Daß auch nur einer der vier gesetzlichen Erben nach ihrer Stiefmutter inzwischen verstorben wäre, hat die Klägerin nicht vorgebracht. Aktenkundige Hinweise dafür fehlen. Es ist daher davon auszugehen, daß die vertragliche Bindung des Vaters der Klägerin voll aufrecht bestand.
Es war aber auch die vom Erblasser als testamentarisch eingesetzten Alleinerben nach seiner verstorbenen Ehefrau anerkannte letztwillige negative Nachfolgereglung in Ansehung der Klägerin wirksam.

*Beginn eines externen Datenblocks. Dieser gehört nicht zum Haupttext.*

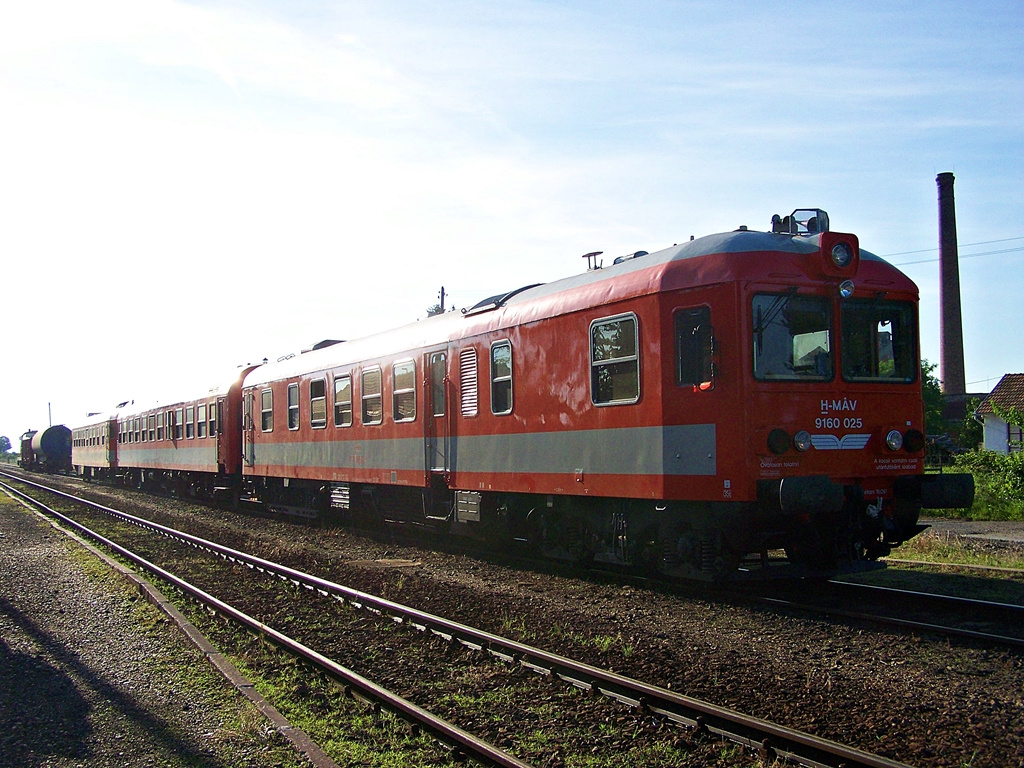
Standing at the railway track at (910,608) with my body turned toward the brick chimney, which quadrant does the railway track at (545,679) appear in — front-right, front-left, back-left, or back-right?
back-left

Denn selbst wenn man eine derartige negative Nachfolgeanordnung, obwohl sie die Verfügungsfähigkeit ganz entscheidend weniger beschränkt als eine fideikommissarische Substitution, denselben Beschränkungen unterwürfe, wäre die Anordnung in Ansehung der Tochter jedenfalls voll wirksam (§ 611 ABGB).
Es bleibt daher nur noch, den Revisionsausführungen zu entgegnen, daß die Stiefmutter der Klägerin mit ihrer letztwilligen Anordnung nicht ein Verhalten des zum Alleinerben eingesetzten Witwers sanktionieren, sondern eine Rechtsnachfolge über ihr Vermögen treffen wollte, was sogar in der Formulierung ihrer Anordnung sprachlichen Ausdruck fand, wenn es heißt, "es" dürfe nichts auf die Stieftochter und deren Nachkommen übergehen.
Der Revision war aus diesen Erwägungen ein Erfolg zu versagen.
Die Kostenentscheidung beruht auf den §§ 41 und 50 ZPO.